=== Exercise goal ===
Provide the number of lines in the entries below containing "payable", with no further words.

=== Study material ===

---+---

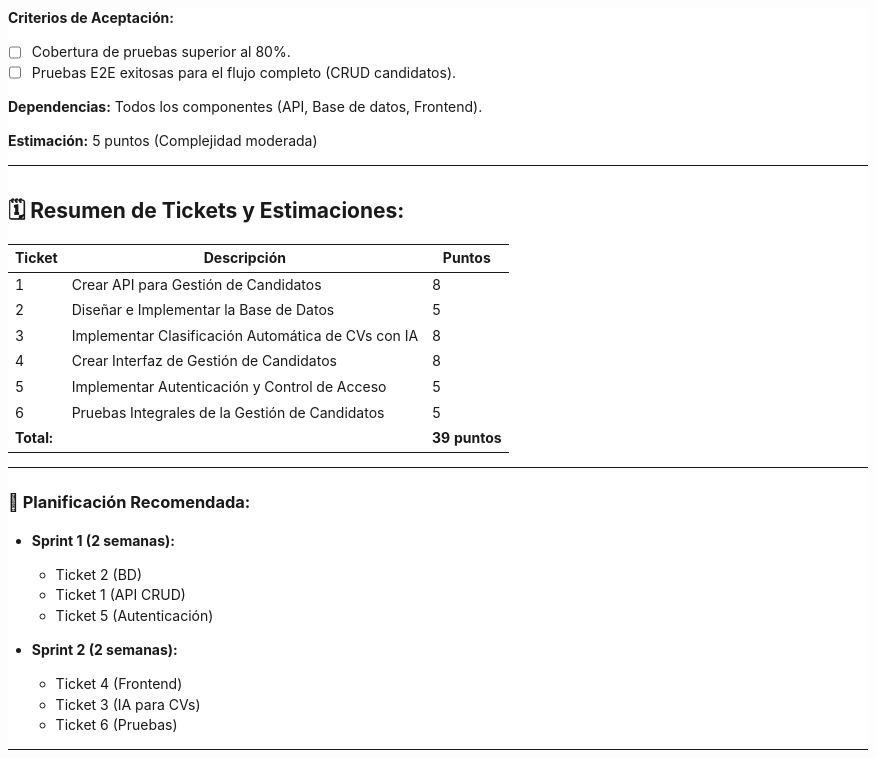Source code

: **Criterios de Aceptación:**  
- [ ] Cobertura de pruebas superior al 80%.  
- [ ] Pruebas E2E exitosas para el flujo completo (CRUD candidatos).  

**Dependencias:** Todos los componentes (API, Base de datos, Frontend).  

**Estimación:** 5 puntos (Complejidad moderada)  

---

## 🗓️ **Resumen de Tickets y Estimaciones:**  

| Ticket | Descripción | Puntos |
|--------|-------------|---------------------|
| 1 | Crear API para Gestión de Candidatos | 8 |
| 2 | Diseñar e Implementar la Base de Datos | 5 |
| 3 | Implementar Clasificación Automática de CVs con IA | 8 |
| 4 | Crear Interfaz de Gestión de Candidatos | 8 |
| 5 | Implementar Autenticación y Control de Acceso | 5 |
| 6 | Pruebas Integrales de la Gestión de Candidatos | 5 |
| **Total:** | | **39 puntos** |

---

### 🚀 **Planificación Recomendada:**  
- **Sprint 1 (2 semanas):**  
  - Ticket 2 (BD)  
  - Ticket 1 (API CRUD)  
  - Ticket 5 (Autenticación)  

- **Sprint 2 (2 semanas):**  
  - Ticket 4 (Frontend)  
  - Ticket 3 (IA para CVs)  
  - Ticket 6 (Pruebas)  

---
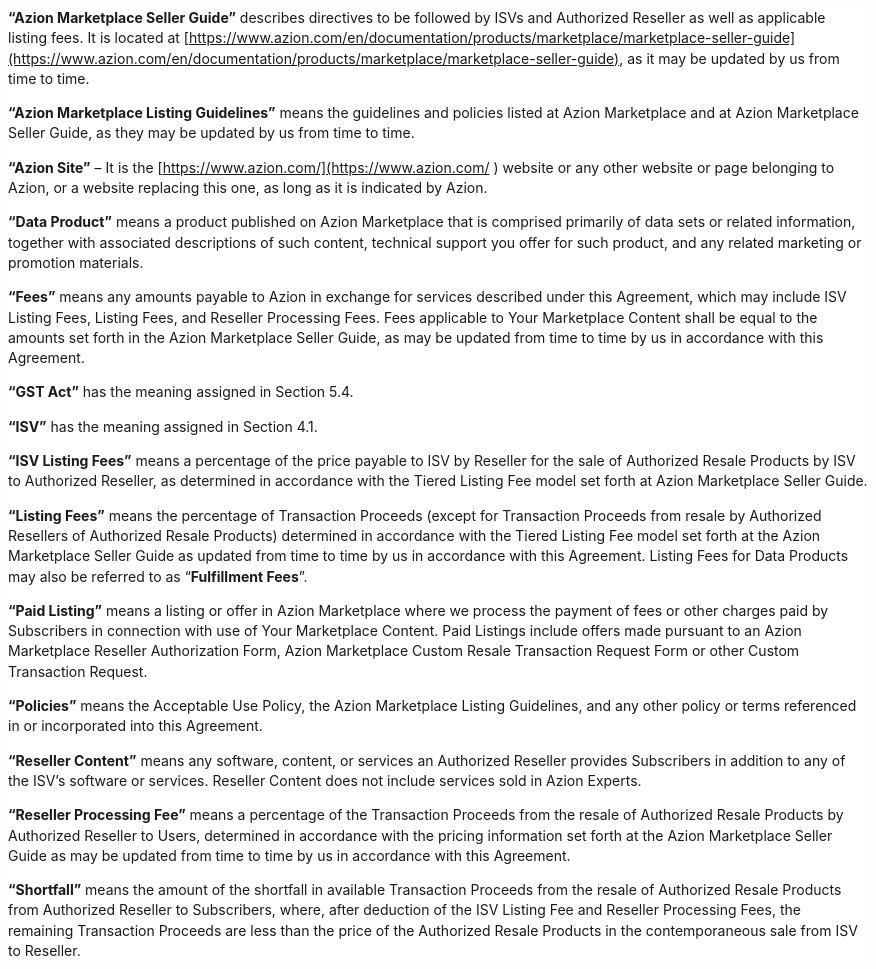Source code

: **“Azion Marketplace Seller Guide”** describes directives to be followed by ISVs and Authorized Reseller as well as applicable listing fees. It is located at [https://www.azion.com/en/documentation/products/marketplace/marketplace-seller-guide](https://www.azion.com/en/documentation/products/marketplace/marketplace-seller-guide), as it may be updated by us from time to time.

**“Azion Marketplace Listing Guidelines”** means the guidelines and policies listed at Azion Marketplace and at Azion Marketplace Seller Guide, as they may be updated by us from time to time.

**“Azion Site”** – It is the [https://www.azion.com/](https://www.azion.com/ ) website or any other website or page belonging to Azion, or a website replacing this one, as long as it is indicated by Azion.

**“Data Product”** means a product published on Azion Marketplace that is comprised primarily of data sets or related information, together with associated descriptions of such content, technical support you offer for such product, and any related marketing or promotion materials.

**“Fees”** means any amounts payable to Azion in exchange for services described under this Agreement, which may include ISV Listing Fees, Listing Fees, and Reseller Processing Fees. Fees applicable to Your Marketplace Content shall be equal to the amounts set forth in the Azion Marketplace Seller Guide, as may be updated from time to time by us in accordance with this Agreement.

**“GST Act”** has the meaning assigned in Section 5.4.

**“ISV”** has the meaning assigned in Section 4.1.

**“ISV Listing Fees”** means a percentage of the price payable to ISV by Reseller for the sale of Authorized Resale Products by ISV to Authorized Reseller, as determined in accordance with the Tiered Listing Fee model set forth at Azion Marketplace Seller Guide.

**“Listing Fees”** means the percentage of Transaction Proceeds (except for Transaction Proceeds from resale by Authorized Resellers of Authorized Resale Products) determined in accordance with the Tiered Listing Fee model set forth at the Azion Marketplace Seller Guide as updated from time to time by us in accordance with this Agreement. Listing Fees for Data Products may also be referred to as “**Fulfillment Fees**”.

**“Paid Listing”** means a listing or offer in Azion Marketplace where we process the payment of fees or other charges paid by Subscribers in connection with use of Your Marketplace Content. Paid Listings include offers made pursuant to an Azion Marketplace Reseller Authorization Form, Azion Marketplace Custom Resale Transaction Request Form or other Custom Transaction Request.

**“Policies”** means the Acceptable Use Policy, the Azion Marketplace Listing Guidelines, and any other policy or terms referenced in or incorporated into this Agreement.

**“Reseller Content”** means any software, content, or services an Authorized Reseller provides Subscribers in addition to any of the ISV’s software or services. Reseller Content does not include services sold in Azion Experts.

**“Reseller Processing Fee”** means a percentage of the Transaction Proceeds from the resale of Authorized Resale Products by Authorized Reseller to Users, determined in accordance with the pricing information set forth at the Azion Marketplace Seller Guide as may be updated from time to time by us in accordance with this Agreement.

**“Shortfall”** means the amount of the shortfall in available Transaction Proceeds from the resale of Authorized Resale Products from Authorized Reseller to Subscribers, where, after deduction of the ISV Listing Fee and Reseller Processing Fees, the remaining Transaction Proceeds are less than the price of the Authorized Resale Products in the contemporaneous sale from ISV to Reseller.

---+---

=== Solution for this task ===
2